Пишу вот, а кровь так и льется из сердца: ну, что вы молчите, любезный читатель? Не верите мне? Хорошо, будь по-вашему. Потом убедитесь, а поезд – тю-тю!
Ивану Петровичу, от природы романтичному и возвышенному, женщина всегда представлялась загадкой. История с Акулиной разбудила в нем молодую и здоровую чувственность, которая теперь не давала одинокому Ивану Петровичу ни минуты покоя. Под утро особенно. Под утро – как раз когда начинался завораживающий душу колокольный звон – в Иване Петровиче просыпался прямо-таки зверь. И выл, и ревел, и когтями рвал плоть. Под утро маячило перед глазами растение, что ли, пушистый цветок, с которого он обрывал лепестки, и мял его, и прижимал к пересохшим губам своим, чувствовал сладость и тут же какую-то терпкость во рту и удушье. Потом он стонал, потом опоминался и, радуясь, что он один, и букашка, – случись запозти ей к нему на постелю, – и та никогда его стыд не узнает, скорей звал Федорку охрипшим баском, прося принести ему свежей водицы. И лучше холодной. Со льдом, из колодца. (Колодцев в Москве уже не было, впрочем. Везде процветал неуемный прогресс.)

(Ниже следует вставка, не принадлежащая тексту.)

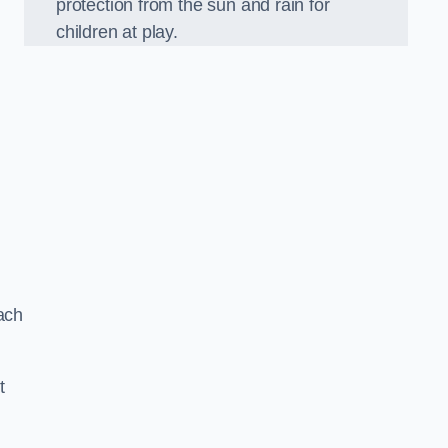
protection from the sun and rain for
children at play.
ach
t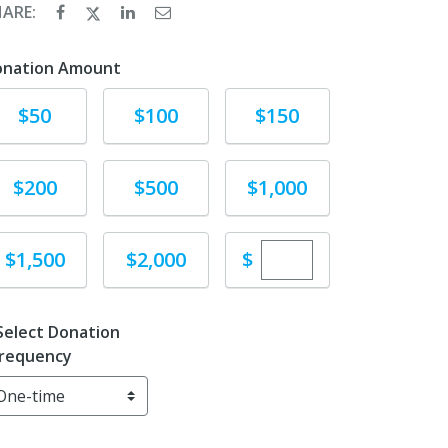
HARE:
onation Amount
Donate
Donate
Donate
$50
$100
$150
Donate
Donate
Donate
$200
$500
$1,000
Enter custom dona
Donate
Donate
$
$1,500
$2,000
Select Donation
requency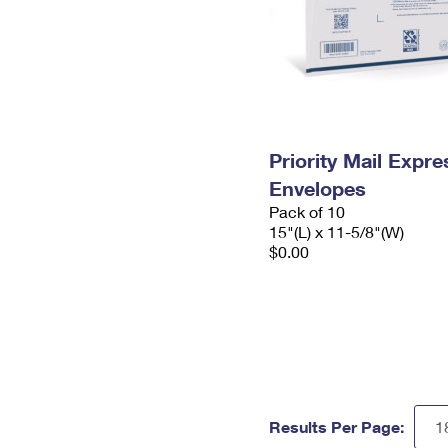
Priority Mail Expr
Envelopes
Pack of 10
15"(L) x 11-5/8"(W)
$0.00
Results Per Page: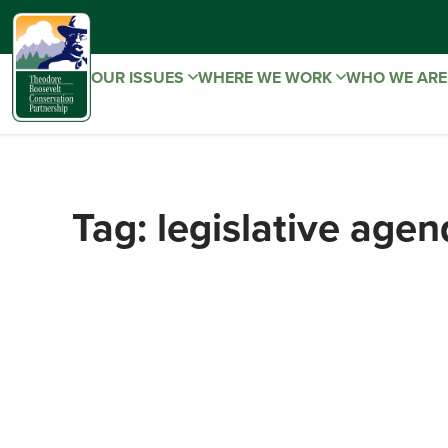
OUR ISSUES
WHERE WE WORK
WHO WE AR
Tag:
legislative age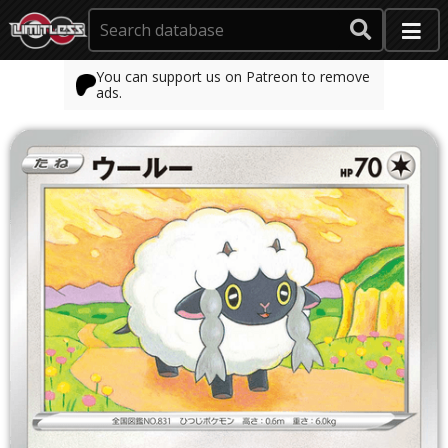
You can support us on Patreon to remove
ads.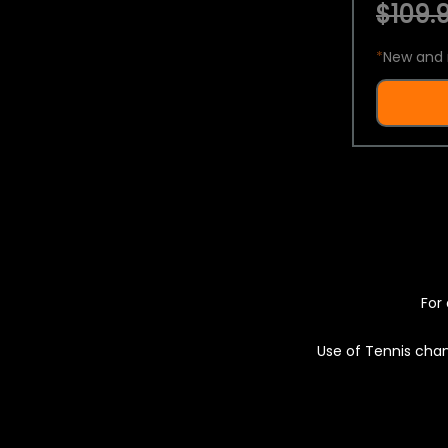
$109.9
*
New and 
For 
Use of Tennis chan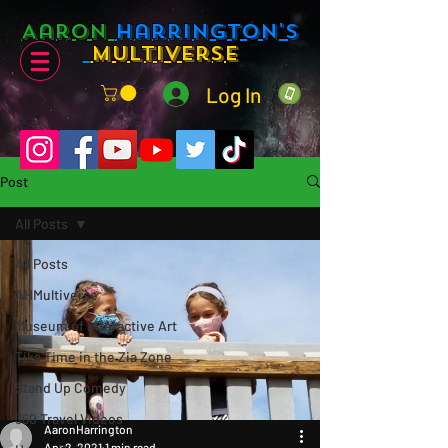
Aaron
Harrington's
Multiverse
Log In
Post
All Posts
All Posts
AHMultiverse
Museum of Interactive Art
Tika Time in the Zia Zone
Stand Up Comedy
360 Travel Videos
AaronHarrington
Apr 2, 2021
1 min read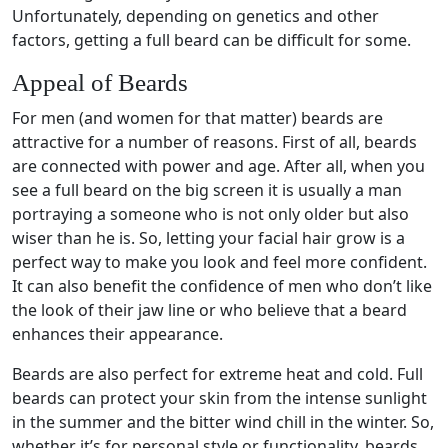
Unfortunately, depending on genetics and other
factors, getting a full beard can be difficult for some.
Appeal of Beards
For men (and women for that matter) beards are
attractive for a number of reasons. First of all, beards
are connected with power and age. After all, when you
see a full beard on the big screen it is usually a man
portraying a someone who is not only older but also
wiser than he is. So, letting your facial hair grow is a
perfect way to make you look and feel more confident.
It can also benefit the confidence of men who don’t like
the look of their jaw line or who believe that a beard
enhances their appearance.
Beards are also perfect for extreme heat and cold. Full
beards can protect your skin from the intense sunlight
in the summer and the bitter wind chill in the winter. So,
whether it’s for personal style or functionality, beards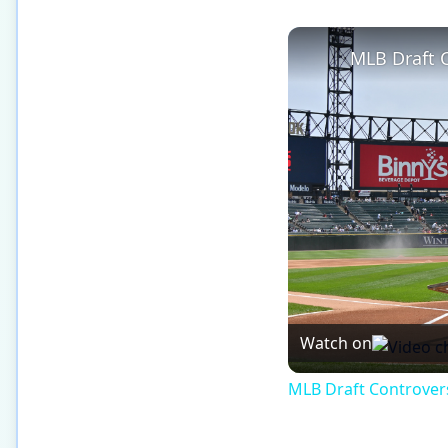
Watch on
MLB Draft Controversy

Мещерский, старинный приятель Ивана Петровича по детству и отрочеству, давно перебравшийся в Москву и теперь опекавший только что приехавшего новичка, взял на себя труд ознакомить «румяную деревенщину», как он про себя окрестил нашего героя, со всеми соблазнами шумной столицы. Иван Петрович Мещерского слушался, а от комментариев по врожденной стыдливости старался удерживаться.
Получив солидную долю отцовского наследства, молодой, высокий, с немного бульдожьим лицом, Ипполит Мещерский зажил на широкую ногу, хотя немедленно влез в долги, ибо даже и значительных отцовских денег не хватило. Скромный Иван Петрович так и ахнул, когда приятель пригласил его осмотреть кабинет, в котором находились диковинные и ни разу не виденные Иваном Петровичем предметы. Во-первых, оказалось, что лентяй и бездельник Мещерский весьма интересуется познанием мира и пристальным взглядом следит за Вселенной. Иначе к чему ему были и глобус, и микроскоп с застывшей под ним невесомою бабочкой, напомнившей Ивану Петровичу вольное деревенское житье, и многочисленные зрительные трубы, и инструменты для рисования с натуры? Видать, изменился он с детства и отрочества, когда только бил колотушкою кошек и все норовил ущипнуть (да покрепче!) задастую Дуньку, служившую в комнатах. Теперь, кроме сразу бросавшейся в глаза образованности, Мещерский поразил Ивана Петровича особым вниманием к своей внешности: отрастивши, например, густые, шелковистые усы, он следил за формой их с тем же трепетом, с которым какая-нибудь засидевшаяся девица следит за появлением прыщиков на своей переносице, и так же, как эта девица, приходил почти в отчаянье, если оказывалось, что надетые им на ночь специальные современные приспособления – «наусники» – соскочили, и тут же усы, очутившись на воле, утратили строгую нужную форму. При всех этих новшествах Мещерский характером своим не слишком изменился, любил удовольствия жизни и пуще всего любил женщин, что, в общем, понятно и даже простительно.